Der BP-Ausblick sagt zwar voraus, dass Erneuerbare mit einer Wachstumsrate von 7,6 Prozent pro Jahr am stärksten unter allen Energieträgern zulegen werden. Bis 2035 würde sich ihre Produktion vervierfachen. Die Fossilen würden aber mit einem Anteil von 75 Prozent im Jahr 2035 (Stand 2015: 86 Prozent) immer noch den Weltenergieverbrauch dominieren. Dabei wird laut BP vor allem Erdgas grosse Zuwächse verzeichnen und Kohle vom zweiten Platz der meist genutzten Energieträger verdrängen. Auch BP glaubt an eine Steigerung der Energieeffizienz. Der Bericht prognostiziert, dass der Primärenergiebedarf mit 1,3 Prozent wesentlich langsamer wachsen wird als die Weltwirtschaft, die in der gleichen Periode jährlich um 3,4 Prozent zulegen würde. Der totale Energieverbrauch würde sich demnach bis 2035 um 34 Prozent erhöhen. Mit dieser Zahl liegt die BP-Studie nicht allzu weit von den Zahlen der amerikanischen Energy Information Agency (EIA), welche bis 2040 eine Zunahme des Weltenergiebedarfs um 28 Prozent voraussagt.

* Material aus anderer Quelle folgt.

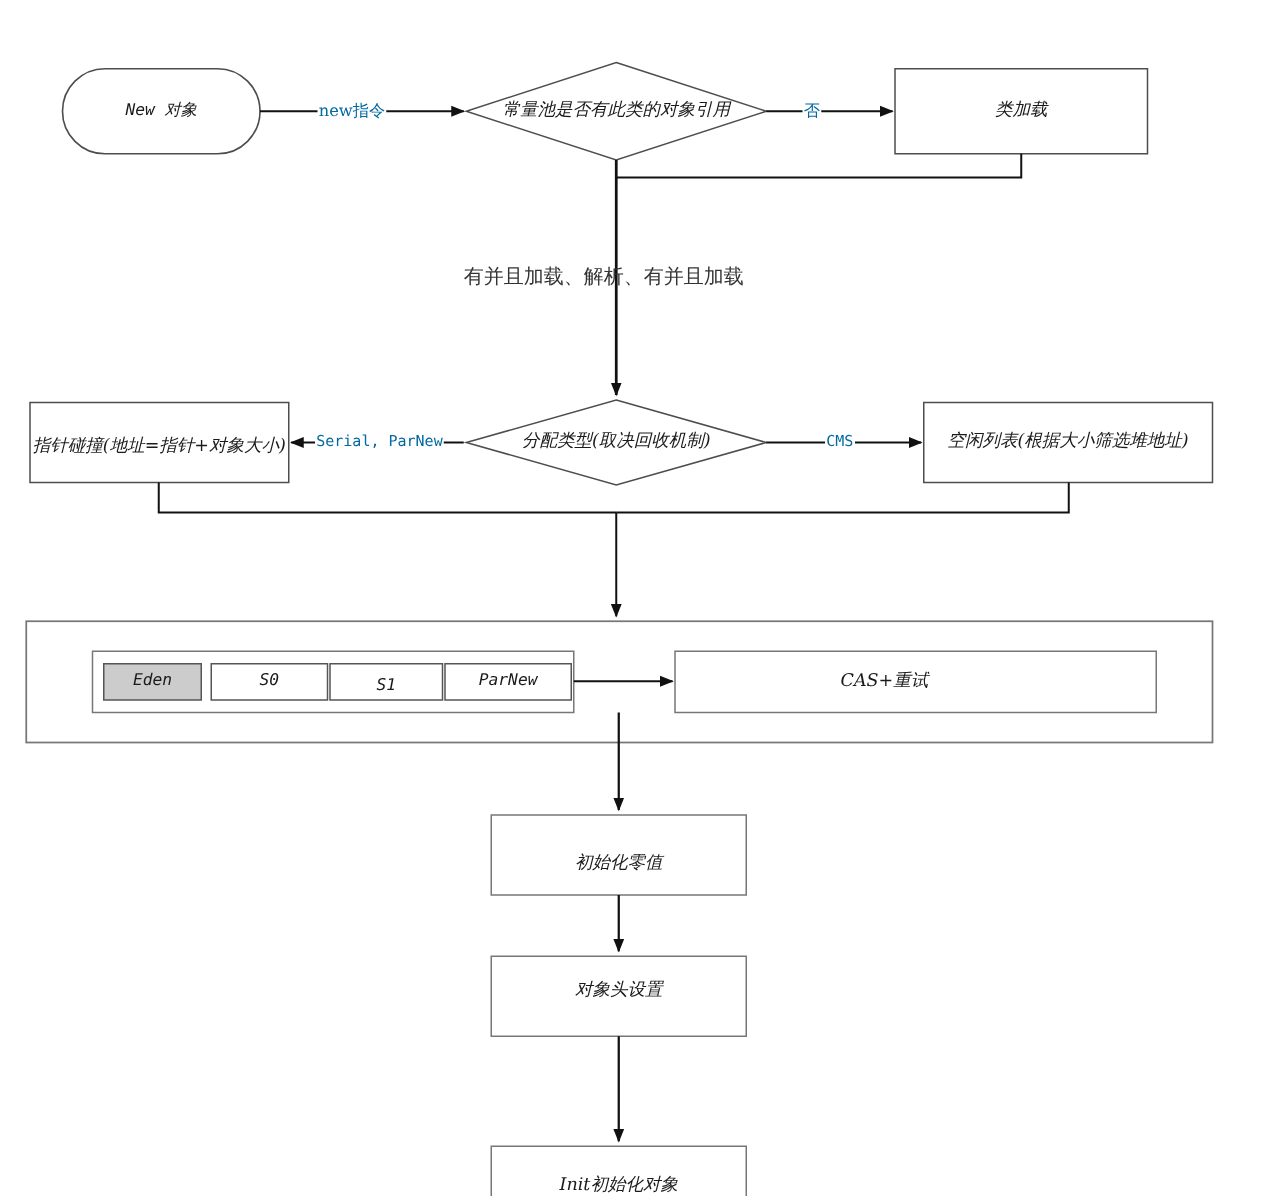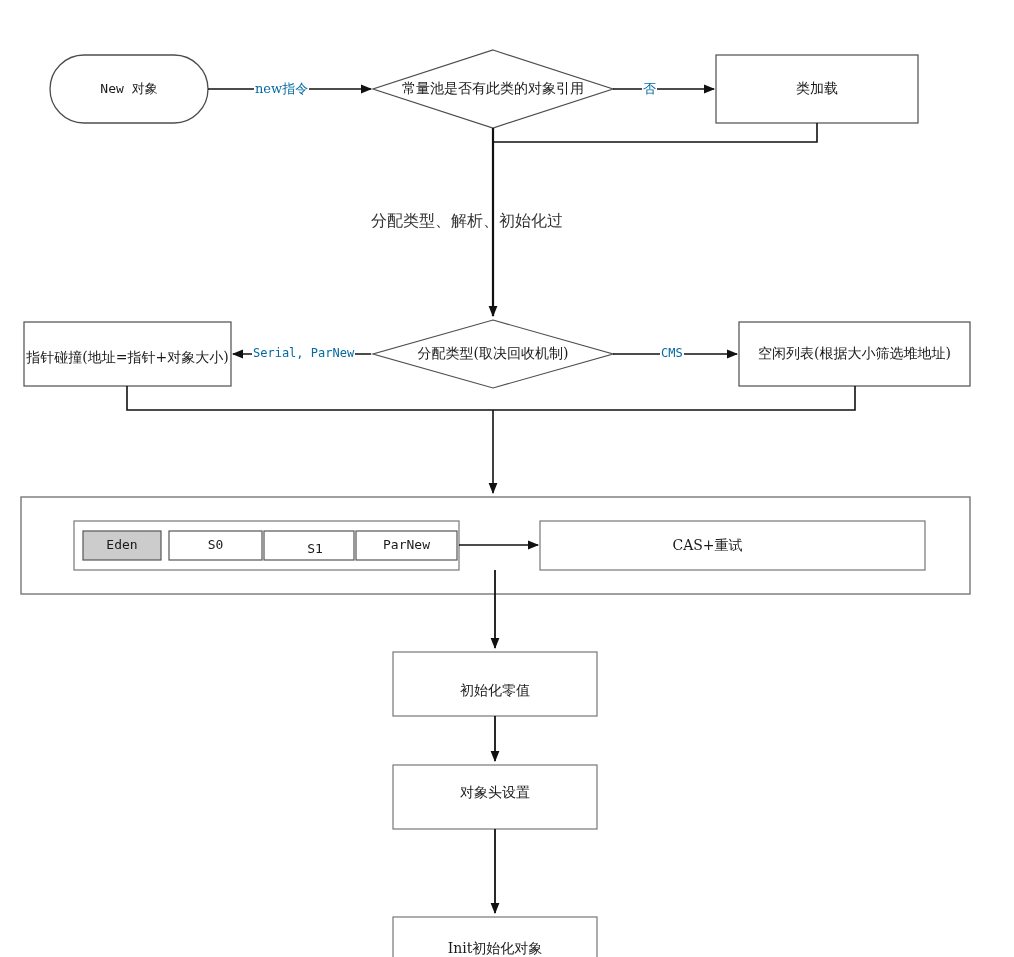--- a/index.html
+++ b/index.html
@@ -27,20 +27,21 @@
   }
   .node-text {
     position: absolute;
     display: flex;
     align-items: center;
     justify-content: center;
     text-align: center;
     color: #1a1a1a;
     pointer-events: none;
     line-height: 1.25;
+    font-style: italic;
   }
   .cn {
     font-family: "DejaVu Serif", "Liberation Serif", serif;
     font-size: 14px;
   }
   .mono {
     font-family: "DejaVu Sans Mono", "Liberation Mono", monospace;
     font-size: 13px;
   }
   .edge-label {
@@ -142,32 +143,32 @@
   <div class="node-text cn" style="left:716px; top:55px; width:202px; height:68px;">类加载</div>
 
   <div class="node-text cn" style="left:383px; top:337px; width:220px; height:34px;">分配类型(取决回收机制)</div>
 
   <div class="node-text cn" style="left:24px; top:322px; width:207px; height:72px;">指针碰撞(地址=指针+对象大小)</div>
 
   <div class="node-text cn" style="left:739px; top:322px; width:231px; height:64px;">空闲列表(根据大小筛选堆地址)</div>
 
   <div class="node-text mono" style="left:83px; top:531px; width:78px; height:29px;border-radius:14px;">Eden</div>
   <div class="node-text mono" style="left:169px; top:531px; width:93px; height:29px;">S0</div>
-  <div class="node-text mono" style="left:270px; top:531px; width:90px; height:36px;">S1</div>
+  <div class="node-text mono" style="left:264px; top:531px; width:90px; height:36px;">S1</div>
   <div class="node-text mono" style="left:356px; top:531px; width:101px; height:29px;">ParNew</div>
 
   <div class="node-text cn" style="left:515px; top:521px; width:385px; height:49px;">CAS+重试</div>
 
   <div class="node-text cn" style="left:393px; top:652px; width:204px; height:78px;">初始化零值</div>
   <div class="node-text cn" style="left:393px; top:765px; width:204px; height:56px;">对象头设置</div>
   <div class="node-text cn" style="left:393px; top:917px; width:204px; height:64px;">Init初始化对象</div>
 
   <div class="edge-label cn" style="left:254px; top:80px; font-size:13px;">new指令</div>
 
   <div class="edge-label cn" style="left:642px; top:80px; font-size:13px;">否</div>
 
-  <div class="big-label" style="left:371px; top:211px;">分配类型、解析、初始化过</div>
+  <div class="big-label" style="left:371px; top:211px;">有并且加载、解析、有并且加载</div>
 
   <div class="edge-label mono" style="left:252px; top:346px; font-size:12px;">Serial, ParNew</div>
 
   <div class="edge-label mono" style="left:660px; top:346px; font-size:12px;">CMS</div>
 
 </div>
 
 </body></html>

…. oder nicht schnell genug abnehmen

Etwas optimistischer und dennoch auch nicht beruhigend stimmen die Zahlen aus einem Bericht des norwegischen Beratungsunternehmens DNV GL. Laut dessen «Energy Transition Outlook 2017» sollen Erneuerbare im Jahr 2050 die Hälfte des weltweiten Energiebedarfs abdecken. Der gesamte Energiekonsum soll zudem ab 2030 abflachen, sodass im Jahr 2050 auf dem Globus 430 Exajoule verbraucht werden – ein Anstieg von 7 Prozent in Bezug auf den heutigen Bedarf von rund 400 Exajoule. Durch einen Einbruch der Nachfrage nach Erdöl und den Aufstieg des weniger CO2-intensiven Erdgases sollen die energiebezogenen Treibhausgasemissionen bis zur Jahrhundertmitte halbiert werden. Die Reduktion wäre aber auch in diesem Fall unzureichend: Bereits im Jahr 2045 hätte die Menschheit das CO2-Budget aufgebraucht, das für die Abwendung eines irreversiblen Klimawandels bis 2100 zur Verfügung steht.